*原文材料:*
那一次的讨论还是很激烈的,会上出现了比较严重的意见分歧,就是关于养生这个篇章的去留问题。赵老师和高老师对中医及养生的内容颇有微词,我和陈老师则正好相反,双方各执己见,争持不下。雷老师认真听取了双方的观点之后,皱着眉头考虑良久,最后谈了自己的想法。他说:“中医文化几千年,这是老祖宗留传下来的宝藏,不能完全用西医的那一套理论来认识中医,中医和西医本身就有很多地方完全不同的,甚至是水火不融的。但是,我们没有必要非得把这个问题纠缠到底,我们是编书的,不是搞学术研究的。我们是给老年朋友编一本工具书,对他们的日常生活起到小帮手的作用,为他们提供他们最想获取的信息,我们要的是百花齐放,不是一枝独秀。所以,中医和养生内容还是应该要有的,至于说以怎样的一种方式讲?怎么个取舍?我们后面还是要专门进行讨论的。”

*练习题目:*
a - 在这段讲编书讨论会的文字里，赵老师和高老师对哪些内容颇有微词？
b - 请接着这段讲编书讨论会的文字，从最后一句之后往下写。

*数据列表:*
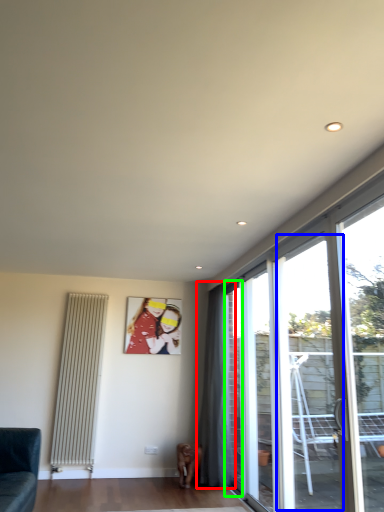
Question: Considering the real-world distances, which object is closest to curtain (highlighted by a red box)? window (highlighted by a blue box) or window (highlighted by a green box).

Choices:
 (A) window
 (B) window

Answer: (B)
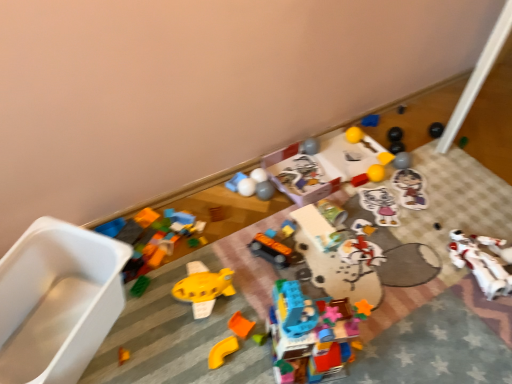
Locate an element on the screen. This screenshot has height=384, width=512. vacant area that is situated to the right of orange matte plastic toy at lower center, the fifteenth toy viewed from the right is located at coordinates (253, 357).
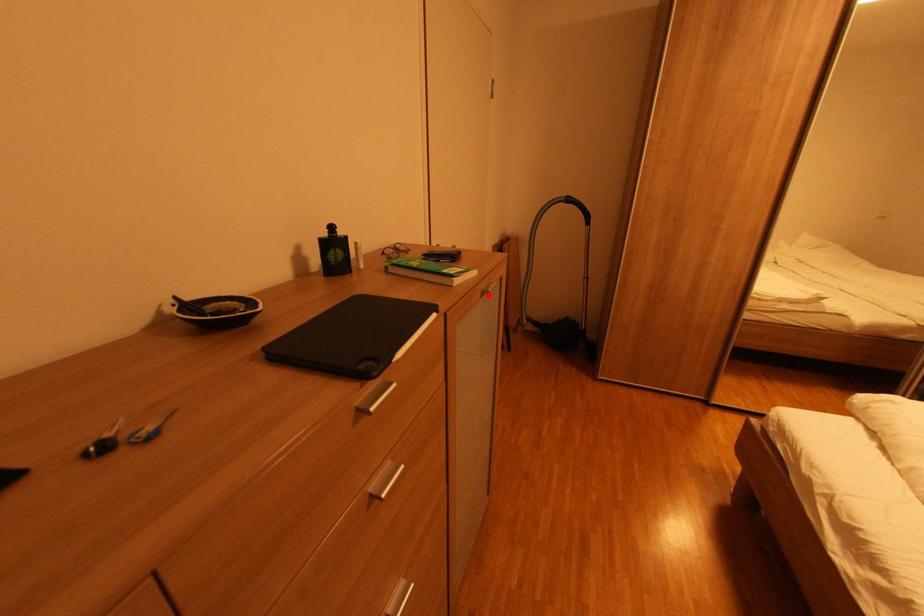
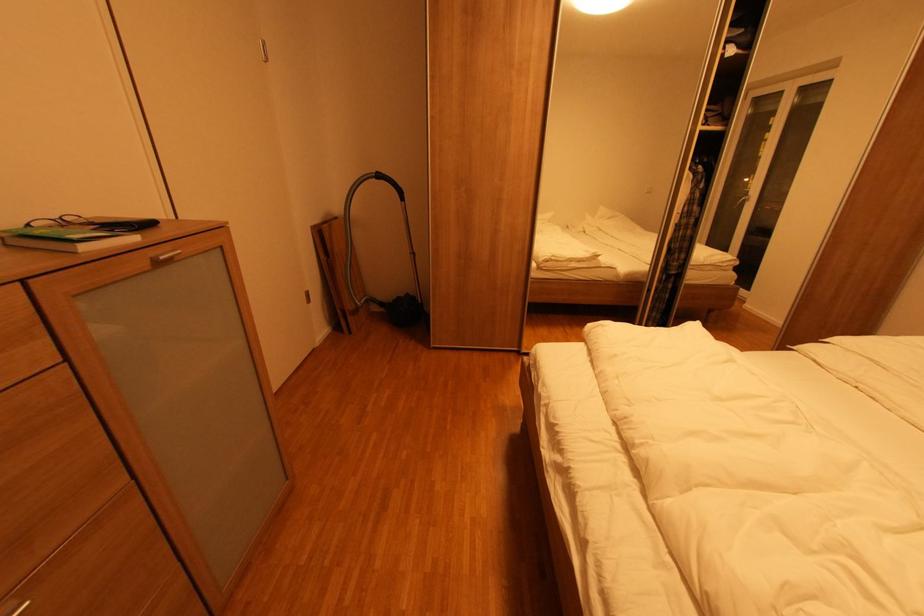
The point at the highlighted location is marked in the first image. Where is the corresponding point in the second image?

(164, 264)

*参考答案:*
a - 中医及养生的内容。

b -
雷老师这么一说,大家也不好再讲什么,争论算是暂时平息了。然后就针对五大块内容下属的文章题目,大家提了各自的看法,雷老师现场进行点评,最终形成统一意见。
有了统一的口径,我们接下来的工作主要根据意见进行增删相关内容,对没有存在意义的稿件进行大刀阔斧般地删减,对于必须增补的内容又进行重新搜集整理。与此同时,两位副主编也开始对具体文章内容进行初审。
大约两周左右,初审完成,编辑部又召开了第二次会议。这次会议主要是针对具体内容方面提了一些修改意见,像养生内容中要避免出现治疗、治愈等字眼,医疗内容中要避免出现具体的治疗方法等等。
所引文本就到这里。